04:40に搭乗開始、バスで機材まで運ばれる。わずか45分という、これまでで最も短いフライトだ。05:20に離陸、海上を飛んでいく。06:05にサントリーニ島の空港に到着。ここがこの旅の目的地である。預け荷物を受け取り、私の名前を出してくれていたドライバーと合流し、ホテルに向かった。
いくつかの街を抜けていくが、どこも大した規模の街ではない。街と街の間は意外に急峻な斜面の荒れ地となっていて、その斜面を縫うように道路が造られている。ようやくに夜が明けてきた。30分ほどで、今回の宿である”Elea Resort”に到着。このトランスファーもホテルに頼んでいたので、料金もホテルに支払えばいいらしい。
さて、まだ7時で、当然にチェックイン時間(14:00)前なのだが、朝食こそついていないものの、なんと部屋を使わせてくれるらしい。てっきり荷物を預けて14時まで何処かをうろつかなければならないと考えていたので、これは有り難い。部屋は一人用の、ベッドと小さなテーブルがついているだけのつくりだが、イアに一人部屋があるだけで十分だ。ホテルは広い敷地をぜいたくに使っていて、建物は2階建てくらいの高さしかない。プールが2つあるうえ、小さいながらプライベートプールを備えた部屋まである。とにかく手足を伸ばしてひと眠り。
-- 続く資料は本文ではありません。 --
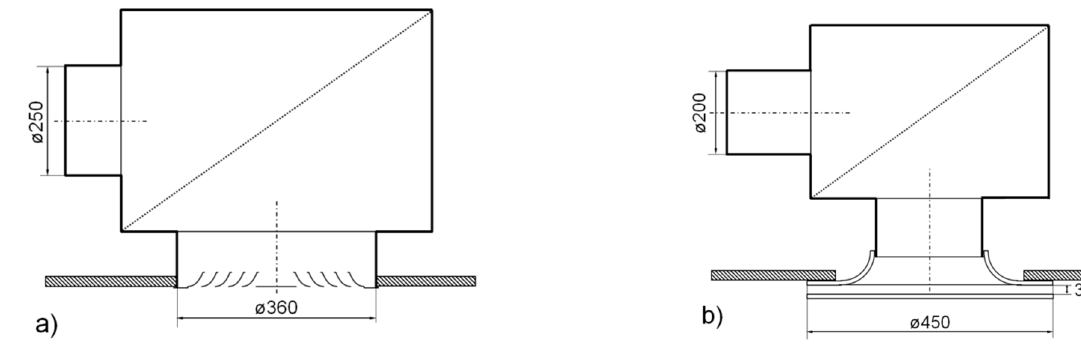
Figure 4. Diffusers used in the tests: ( a ) Multi-cone diffuser, ( b ) Plate diffuser.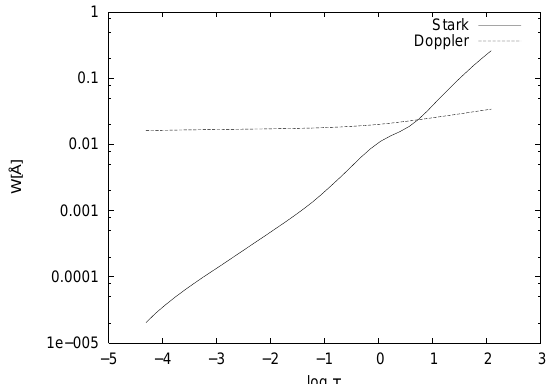
Fig. 1. Thermal Doppler and Stark widths for TeI 6s 5 S o { 7p 5 P (5125.2 (cid:23)A) multiplet as functions of Rosseland optical depth for an A-type star ( T eff = 10000 K, log g = 4.5).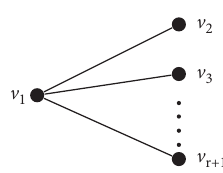
Figure 8: Star graph S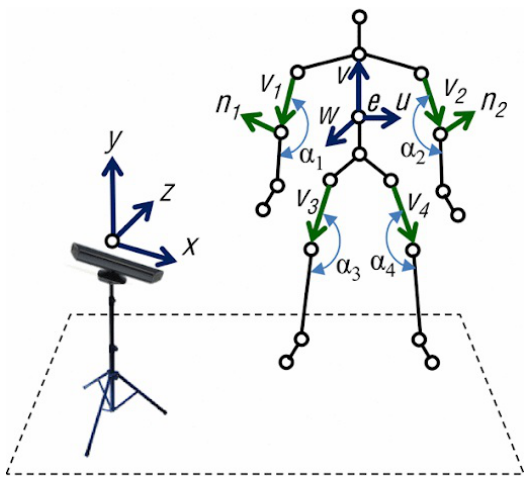
Fig. 10 Plan view of human bone features.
11時過ぎに目が覚めたので、憧れだったイアの街を歩いてみることにする。このホテルは街外れにあり、中心部までは急な坂を上って10分ほど歩かなければならない。暑さはさほどでもないが、とにかく陽射しが強く、日焼け止めとサングラスが必須である。バスターミナルを兼ねた広場に出ると途端にたくさんの店と人出。その横の道を行くと、正教の教会前の広場に出た。広場は海に面している。青い空とドームと海、白壁の教会の鐘、まさしくサントリーニのイメージそのものの風景だ。広場を横切る道がメインストリートのようで、レストラン・カフェ・土産物店が軒を連ねている。ところどころに小道があり、それを行くと斜面を下って、崖に面したイアの街を見ることが出来る。ここはもともと火山のカルデラになっていて、急峻な斜面に家並みが造られていったらしい。それらの家々は、いまや多くが高級リゾートとなっているが、それも納得の美しさ。何処にカメラを向けてもシャッターを切りたくなる。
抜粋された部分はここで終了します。